There’s no current state law specifically focused on admission standards for institutions, according to the bill’s fiscal note, which analyzes the legislation. However, schools aren’t permitted to discriminate against a prospective student’s race, sexual orientation, religion and other characteristics to admit that person.
The bill mirrors a law in Texas, which went into effect more than 20 years ago.
Recently, schools in other states, including Virginia, began the guaranteed admission program, not only to diversify its student body, but to keep afloat enrollment, which shrunk during the COVID-19 pandemic.
The State Council of Higher Education for Virginia (SCHEV), a coordinating body, noted that 409,075 students were enrolled in the state’s colleges and universities in 2012. That figure decreased to nearly 369,200 in the fall of 2021.
Bob Spieldenner, a spokesman for SCHEV, said in an interview Thursday that the organization doesn’t track the number of schools that offer guaranteed enrollment. He said schools are permitted to choose whether or not to use such a program.

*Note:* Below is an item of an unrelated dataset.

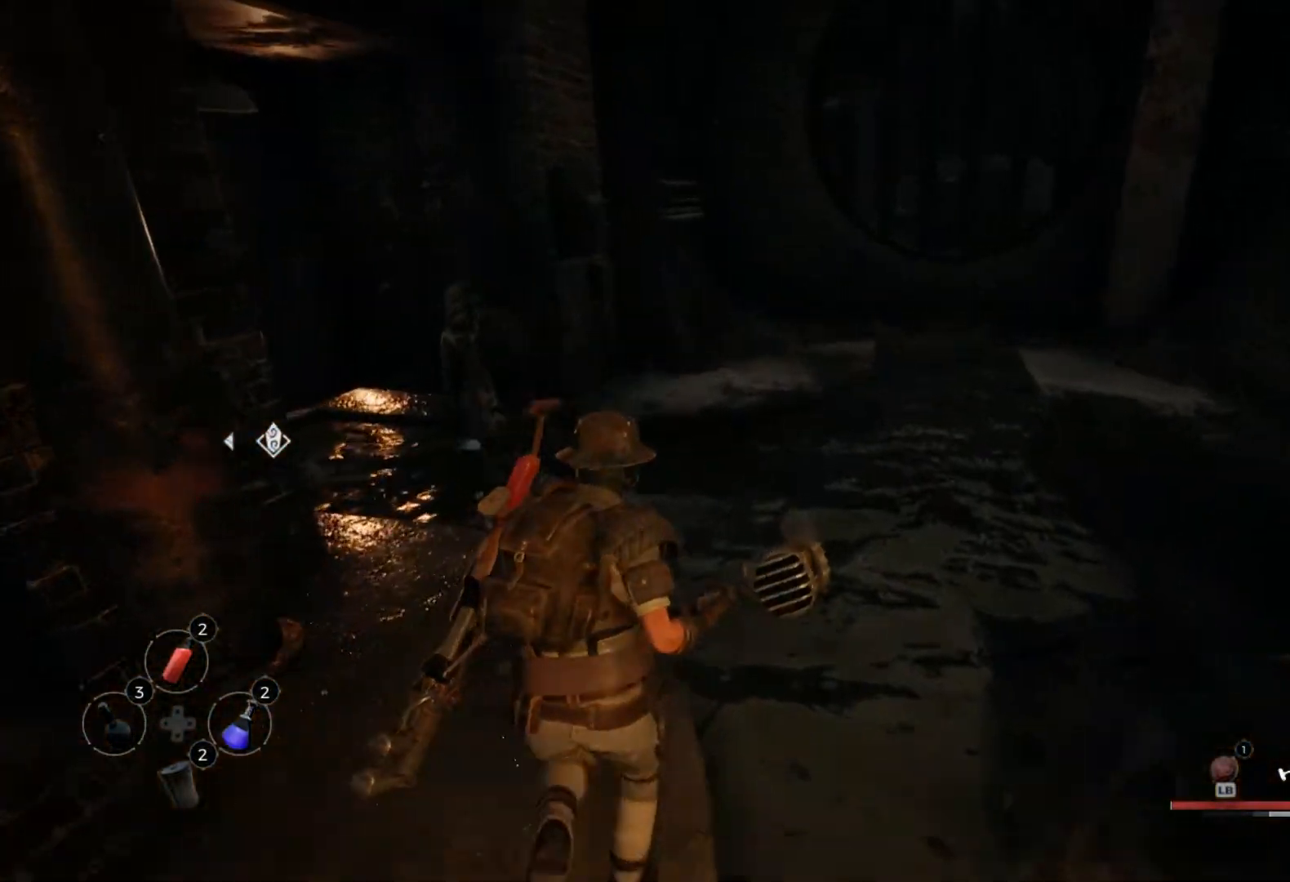
{"dt_ms": 500, "buttons": [], "left_stick": "center", "right_stick": "left", "events": [[33, "right_stick", "left"]]}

In Maryland, Augustine had one major supporter speak on the legislation during a bill hearing Wednesday before the Senate Education, Energy and Environment Committee: state Board of Education President Clarence Crawford.
Crawford acknowledged that not every high school reports class rank, but he said the legislation still would help increase student diversity in higher education.
“The board is encouraged by the steps taken in SB 5 because it emphasizes and signals the importance of GPA [grade point average], grades and student performance throughout high school,” he said. “We like the focus on academics. We like the focus on giving parents, students clear indicators early on that student performance is important and there are positive outcomes for achieving the best possible grades.”
Although two officials with the University of Maryland College Park support a diverse student population, they still don’t agree with the bill.
James B. Massey Jr. — director of undergraduate admissions at University of Maryland, College Park — said the legislation would eliminate the school’s admission philosophy and additional criteria in accepting prospective students.
According to Massey’s written testimony, the school uses about two dozen factors to assess an applicant, including grades in academic subjects, geographic origin, community service and recognition of special achievements.
“We employ a wholistic approach in our evaluation of applications for admission,” he said before the Senate committee Wednesday. “We admit students that have not only excelled in the classroom, but students that have gone far beyond that. We believe that merit is not a singularly defined measure to merit our students.”
Andy Clark, assistant vice chancellor for government relations with the University System of Maryland, wrote a letter of “information” to the committee. One detail in the letter highlights that the non-partisan Education Commission of the States has noted that 12 states have guaranteed admission for eligible students, but that results vary in terms of enrollment impact and demographic composition.
Clark wrote that the system respects the “ambitious” bill, but is concerned that, if the bill gets approved, it would go into effect July 1.
“Admission materials are prepared and distributed over a year in advance of when students enter, and the outreach and communication associated with changes in processes need more lead time,” Clark wrote. “We believe that a bill with so much potential impact on our state and its public institutions requires more time to understand the divergent impacts it could have.”